トリックオアトリートって言ってみた(澤村遥)





「ふふ、どうぞ」

お揃いの小悪魔風コーデ&メイクをした遥ちゃんとホテルでハロウィンパーティー…とびきりの笑顔でお菓子を渡してくれるその姿が眩しすぎて思わず涙が出そうになる。ここは天国かな、仮装は悪魔だけど。

「じゃあ私もトリックオアトリート!お菓子をくれないと悪戯するよ?」

そう言ってがお、というポーズをする遥ちゃん。いちいち言動が可愛すぎて心臓がいくつあっても足りない。あざとい。これは小悪魔だ。私のチョイスは天才だった。対等な友達でいたいという遥ちゃんの思いは汲みたいけれど、自分の中に生まれてしまったクソデカ感情は止められない…せめて心の中だけでもただの遥オタクであることを許して欲しい。

「はい、遥ちゃん」
「わぁ可愛い…!素敵な包装もありがとう」

花が咲いたように微笑む遥ちゃんを脳内の一眼レフに収めつつ、合わせてにこりと笑う。

「ねぇ名前さん、写真撮ろう?」

それから撮影会が始まるんだけど、無自覚か努力の賜物なのかわからないが、遥ちゃんの写真写りが完璧すぎてしんどい。え、これ全部データに残るの…正気…?喜びとかそういうの通り越して恐れすらある。

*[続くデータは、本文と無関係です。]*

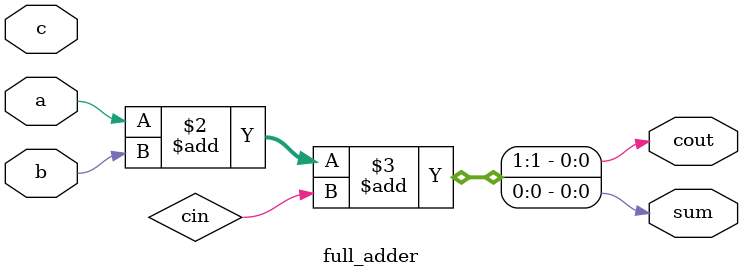
<source format=v>

module full_adder(
input a,b,c,
output reg sum,cout
    );
  always@(a or b or c) begin
    {cout,sum} = a + b+ cin;
  end
endmodule

</source>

こちらが被写体になったときは、「うん、いい感じ」 「名前さんすごく可愛い」 って褒めまくってくれるから、にやけ顔耐えるのが大変。

ツーショットは遥ちゃんのアドバイスもあってか映える写真が撮れるんだけど、自撮りするときの緊張がやばい。

「名前さん、もう少しこっちに寄って?」

顔近…肌綺麗…睫毛長…匂良…好…語彙力消…

思わず遥ちゃんの方見ていると 「名前さん、カメラはこっちだよ」 とくすくす笑われて、とす、と胸に何かが刺さった…。

それからもお菓子を食べながらおしゃべりしたり、カラオケをしたりと最高の日々過ごす。いつか遥ちゃんに恋人が出来たら、こんなこともできなくなっちゃうのかな、と寂しくなったけれど、帰り際 「また来年、2人でハロウィンパーティーしようね」 と言ってくれた遥ちゃんを見て、先のことより一緒に過ごせる今を全力で楽しもうと思えた。